__Your assignment__
Which lines in the entries below contain the string "bestTune"? Return each of them in full.

__Exercise material__
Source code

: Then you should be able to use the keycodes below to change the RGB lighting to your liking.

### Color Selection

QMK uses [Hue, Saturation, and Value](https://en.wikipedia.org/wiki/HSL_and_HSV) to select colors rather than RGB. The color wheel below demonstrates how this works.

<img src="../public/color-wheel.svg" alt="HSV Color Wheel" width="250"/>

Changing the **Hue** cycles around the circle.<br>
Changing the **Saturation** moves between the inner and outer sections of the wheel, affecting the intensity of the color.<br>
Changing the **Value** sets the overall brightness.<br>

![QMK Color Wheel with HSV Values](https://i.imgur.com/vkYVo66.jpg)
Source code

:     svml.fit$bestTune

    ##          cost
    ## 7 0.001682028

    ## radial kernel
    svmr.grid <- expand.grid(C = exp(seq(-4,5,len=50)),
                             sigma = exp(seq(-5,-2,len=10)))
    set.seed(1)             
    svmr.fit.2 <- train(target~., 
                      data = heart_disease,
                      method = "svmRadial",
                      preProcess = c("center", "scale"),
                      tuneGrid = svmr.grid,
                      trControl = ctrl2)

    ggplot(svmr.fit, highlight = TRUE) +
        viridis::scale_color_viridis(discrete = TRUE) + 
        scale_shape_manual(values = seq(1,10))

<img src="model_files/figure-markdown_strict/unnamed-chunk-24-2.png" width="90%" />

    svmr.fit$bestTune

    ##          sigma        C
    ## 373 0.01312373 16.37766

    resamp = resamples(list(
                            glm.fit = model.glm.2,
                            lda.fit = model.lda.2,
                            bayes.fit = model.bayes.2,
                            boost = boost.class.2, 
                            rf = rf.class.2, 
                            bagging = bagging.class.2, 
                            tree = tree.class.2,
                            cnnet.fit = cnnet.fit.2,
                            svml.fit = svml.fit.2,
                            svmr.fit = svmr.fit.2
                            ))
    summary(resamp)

* * *

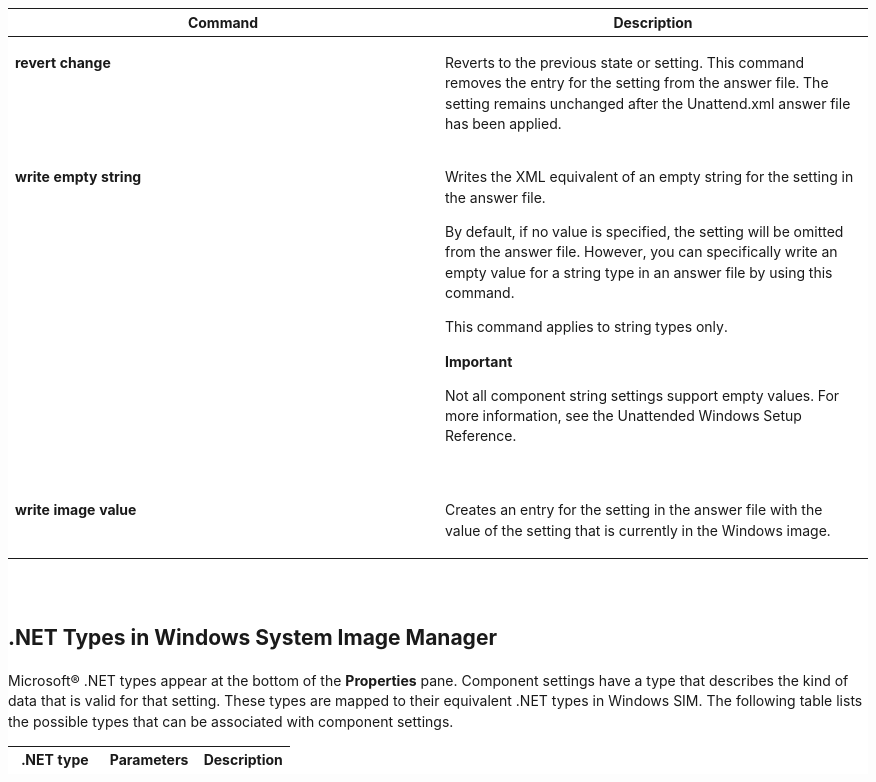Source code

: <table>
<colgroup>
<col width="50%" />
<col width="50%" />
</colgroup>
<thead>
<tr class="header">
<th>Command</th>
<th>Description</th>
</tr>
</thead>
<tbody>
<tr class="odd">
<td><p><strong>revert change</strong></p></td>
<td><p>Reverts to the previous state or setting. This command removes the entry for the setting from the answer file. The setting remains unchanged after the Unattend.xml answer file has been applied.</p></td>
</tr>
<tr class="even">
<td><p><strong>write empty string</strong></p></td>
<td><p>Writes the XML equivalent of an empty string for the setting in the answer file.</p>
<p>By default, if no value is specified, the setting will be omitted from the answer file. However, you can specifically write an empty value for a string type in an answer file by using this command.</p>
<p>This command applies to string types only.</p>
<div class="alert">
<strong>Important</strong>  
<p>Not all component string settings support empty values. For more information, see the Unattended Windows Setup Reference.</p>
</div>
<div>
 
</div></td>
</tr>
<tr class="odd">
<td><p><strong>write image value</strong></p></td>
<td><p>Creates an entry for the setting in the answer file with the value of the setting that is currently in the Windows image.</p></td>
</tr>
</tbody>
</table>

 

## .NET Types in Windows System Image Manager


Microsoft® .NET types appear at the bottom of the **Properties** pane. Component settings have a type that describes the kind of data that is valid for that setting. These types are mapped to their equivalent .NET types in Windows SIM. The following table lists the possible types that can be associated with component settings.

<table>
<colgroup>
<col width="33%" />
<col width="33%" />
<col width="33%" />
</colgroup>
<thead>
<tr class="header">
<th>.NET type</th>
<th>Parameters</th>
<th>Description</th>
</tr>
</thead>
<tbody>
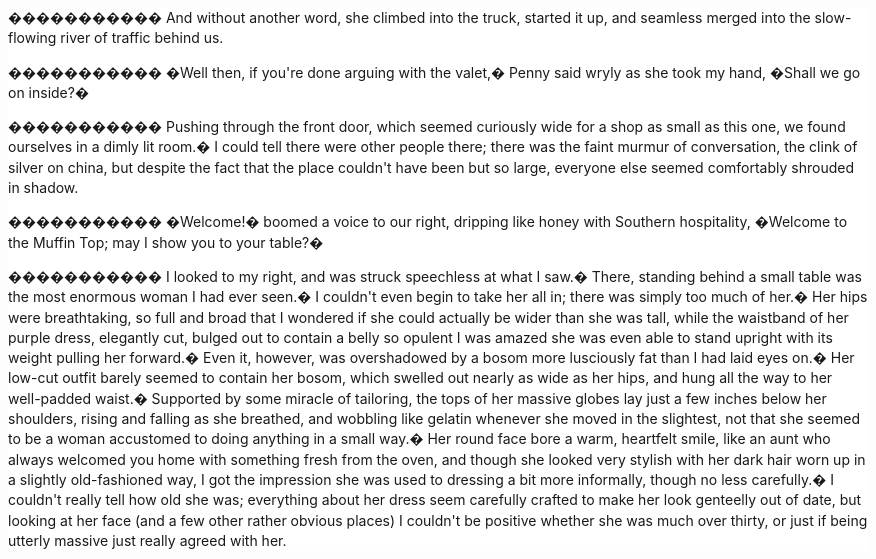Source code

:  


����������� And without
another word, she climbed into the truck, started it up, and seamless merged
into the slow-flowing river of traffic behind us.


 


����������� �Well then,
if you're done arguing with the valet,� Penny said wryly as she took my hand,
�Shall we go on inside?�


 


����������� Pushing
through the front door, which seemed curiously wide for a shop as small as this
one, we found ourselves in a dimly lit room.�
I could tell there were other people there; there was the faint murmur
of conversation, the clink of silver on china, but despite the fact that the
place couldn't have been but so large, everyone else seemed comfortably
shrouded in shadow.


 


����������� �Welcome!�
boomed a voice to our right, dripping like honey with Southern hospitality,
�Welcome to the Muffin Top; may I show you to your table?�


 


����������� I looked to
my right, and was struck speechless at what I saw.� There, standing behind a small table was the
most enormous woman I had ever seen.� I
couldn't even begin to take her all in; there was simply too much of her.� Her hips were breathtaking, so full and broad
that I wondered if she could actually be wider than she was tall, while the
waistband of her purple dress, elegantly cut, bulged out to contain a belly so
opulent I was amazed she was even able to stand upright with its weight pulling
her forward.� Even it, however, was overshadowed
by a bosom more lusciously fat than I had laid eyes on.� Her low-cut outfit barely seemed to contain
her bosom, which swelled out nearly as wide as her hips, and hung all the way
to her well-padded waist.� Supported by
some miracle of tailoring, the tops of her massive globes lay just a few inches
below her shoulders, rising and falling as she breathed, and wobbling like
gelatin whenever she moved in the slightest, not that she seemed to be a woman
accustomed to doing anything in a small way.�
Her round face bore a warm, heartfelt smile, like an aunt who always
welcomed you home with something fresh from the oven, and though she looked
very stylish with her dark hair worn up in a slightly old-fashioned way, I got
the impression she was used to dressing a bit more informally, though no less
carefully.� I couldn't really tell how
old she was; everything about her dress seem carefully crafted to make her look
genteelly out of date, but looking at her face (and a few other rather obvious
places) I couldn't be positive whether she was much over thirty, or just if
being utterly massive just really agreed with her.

---

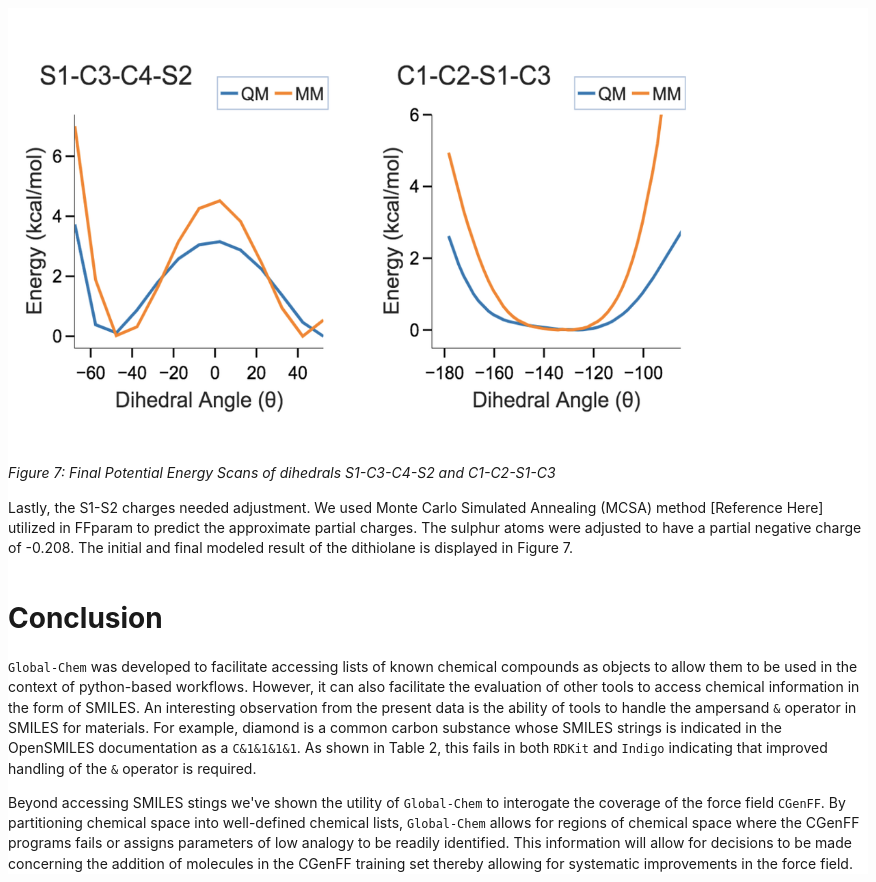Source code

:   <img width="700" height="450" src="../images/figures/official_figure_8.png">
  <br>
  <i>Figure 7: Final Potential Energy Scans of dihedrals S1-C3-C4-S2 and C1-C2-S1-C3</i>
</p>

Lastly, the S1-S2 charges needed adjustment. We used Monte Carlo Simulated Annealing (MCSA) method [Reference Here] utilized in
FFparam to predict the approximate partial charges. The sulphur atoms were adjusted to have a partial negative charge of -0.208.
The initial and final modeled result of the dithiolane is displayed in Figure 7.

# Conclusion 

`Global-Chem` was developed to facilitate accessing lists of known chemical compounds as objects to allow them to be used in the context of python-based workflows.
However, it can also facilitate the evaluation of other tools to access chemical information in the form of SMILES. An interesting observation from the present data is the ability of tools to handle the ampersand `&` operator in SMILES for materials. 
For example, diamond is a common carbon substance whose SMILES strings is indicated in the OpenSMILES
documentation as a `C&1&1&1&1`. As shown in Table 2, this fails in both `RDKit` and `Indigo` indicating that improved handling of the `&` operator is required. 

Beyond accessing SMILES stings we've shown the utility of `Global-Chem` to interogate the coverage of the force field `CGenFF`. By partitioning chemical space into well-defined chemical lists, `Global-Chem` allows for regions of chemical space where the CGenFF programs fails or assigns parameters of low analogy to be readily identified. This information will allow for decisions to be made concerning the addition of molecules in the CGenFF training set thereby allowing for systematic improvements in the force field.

__Output below__
:     svml.fit$bestTune
    svmr.fit$bestTune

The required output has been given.